* Your goal *
Translate into Spanish this sentence from the excerpt on fasting and the gut biome: "Our digestive tract is about 30 feet long and averages a little more than an inch in diameter."

And…well…there is a trick that makes it very easy to integrate intermittent fasting into your life.

For some reason it is a lot easier to fast for 18 hours a day if your body is not processing loads of carbohydrates. I’m not sure why this is, but I found that I could routinely fast on a daily basis only when I had already reduced carbs and replaced them with oils and fats.

This brings a word of caution. Avoid the temptation of eating carbs after you have successfully reduced them in your diet. Like addictive drugs, carbs start a cascade of biochemical changes that are an invitation for fat to return.

4. Mind your Biome

Most people have a vague idea that their intestines digest food, extracting nutrients and distributing them throughout the body while anything that unusable turns into waste. That the basic idea, but there is a lot more to it.

Think of the digestive process as one huge biological process operating at the level of cells and hormones. Our intestines are filled with a colony of bacteria that digests our food. This colony was not there when we were born — viruses and bacteria from the environment created it when we started eating solid food when we were babies. (This is why the stuff that fills a diaper does not smell bad until after weaning.)

We do not naturally have enzymes that can break down complex sugars called polysaccharides, but we pick them up in the food we eat as babies. These polysaccharides are a kind of bacteria that convert complex plant based sugars into simple sugars our digestive system can turn into energy.

You might think that your skin or lungs are the biggest organ exposed to the external environment, but it is actually your digestive tract. Our digestive tract is about 30 feet long and averages a little more than an inch in diameter. I did the math and was astounded at the surface area. The number I got was so impressive I will not share it here. You do the math. (Hint: about the same square footage as a “tiny house”.)

One last biome related surprise courtesy of Sylvia Tara:

As amazing as it sounds, recent nutritional research finds that a virus found in chickens can cause the biome to change resulting in obesity. Yes, it is possible to become obese by catching a particular virus from a chicken.

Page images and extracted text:
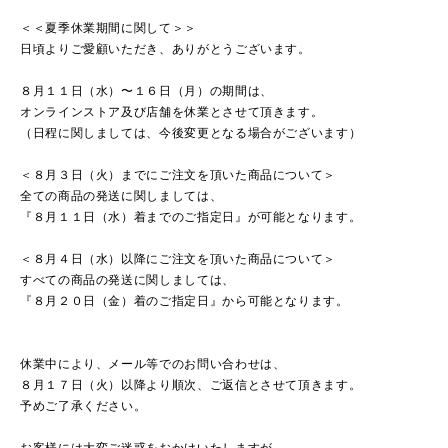
＜＜夏季休業期間に関して＞＞
日頃よりご愛顧いただき、ありがとうございます。
８月１１日（水）〜１６日（月）の期間は、
オンラインストア及び店舗を休業とさせて頂きます。
（日程に関しましては、今後変更となる場合がございます）
＜８月３日（火）までにご注文を頂いた商品について＞
全ての商品の発送に関しましては、
『８月１１日（水）着までのご指定日』が可能となります。
＜８月４日（水）以降にご注文を頂いた商品について＞
すべての商品の発送に関しましては、
『８月２０日（金）着のご指定日』から可能となります。
休業中により、メール等でのお問い合わせは、
８月１７日（火）以降より順次、ご返信とさせて頂きます。
予めご了承ください。
お客様には大変ご迷惑をおかけいたしますが、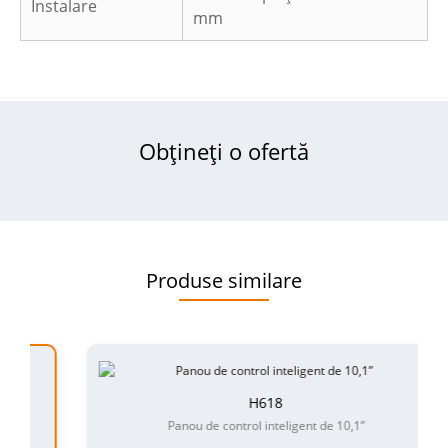
Instalare
mm
Obțineți o ofertă
Produse similare
H618
Panou de control inteligent de 10,1”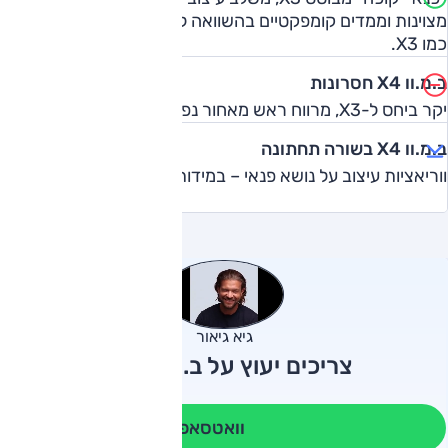
מצוינות וממדים קומפקטיים בהשוואה ל-X6 הדומה. כל השאר
כמו X3.
ב.מ.וו X4 חסרונות
יקר ביחס ל-X3, מרווח ראש מאחור נפגע במעט בגלל העיצוב.
ב.מ.וו X4 בשורה תחתונה
ווריאציות עיצוב על נושא פנאי – במידות הנכונות.
גיא גיאור
צריכים יעוץ על ב.מ.וו X4?
וואטסאפ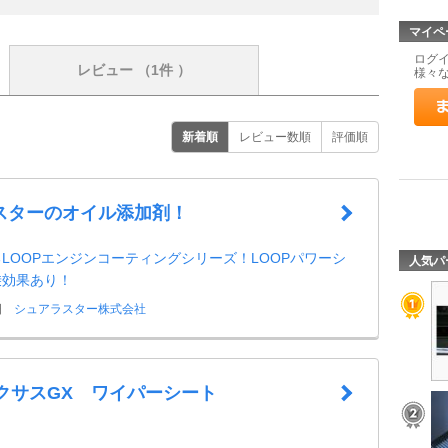
マイペ
ログ
レビュー
（1件 ）
様々
新着順
レビュー数順
評価順
スターのオイル添加剤！
LOOPエンジンコーティングシリーズ！LOOPパワーシ
人気パ
乗効果あり！
日
シュアラスター株式会社
レクサスGX ワイパーシート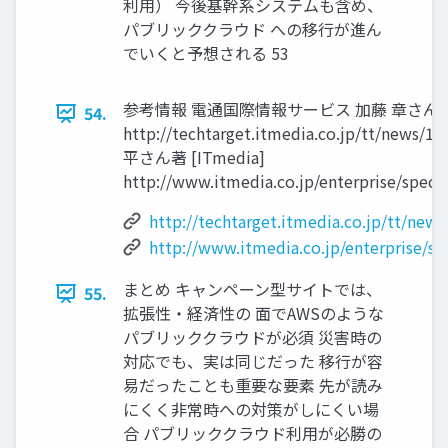
利用） 今後基幹系システムも含め、
パブリッククラウド への移行が進ん
でいくと予想される 53
参考情報 電通国際情報サービス 加藤 章さん著 [T
54.
http://techtarget.itmedia.co.jp/tt/news/
平さん著 [ITmedia]
http://www.itmedia.co.jp/enterprise/specia
http://techtarget.itmedia.co.jp/tt/new
http://www.itmedia.co.jp/enterprise/sp
まとめ キャンペーン型サイトでは、
55.
拡張性・経済性の 面でAWSのような
パブリッククラウドが必須 災害時の
対応でも、実は同じだった 移行が容
易だったことも重要な要素 先が読み
にくく非常時への対策がしにくい場
合 パブリッククラウド利用が必勝の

* Answer section *
Nuestro tracto digestivo mide unos 30 pies de largo y tiene, en promedio, un diámetro de poco más de una pulgada.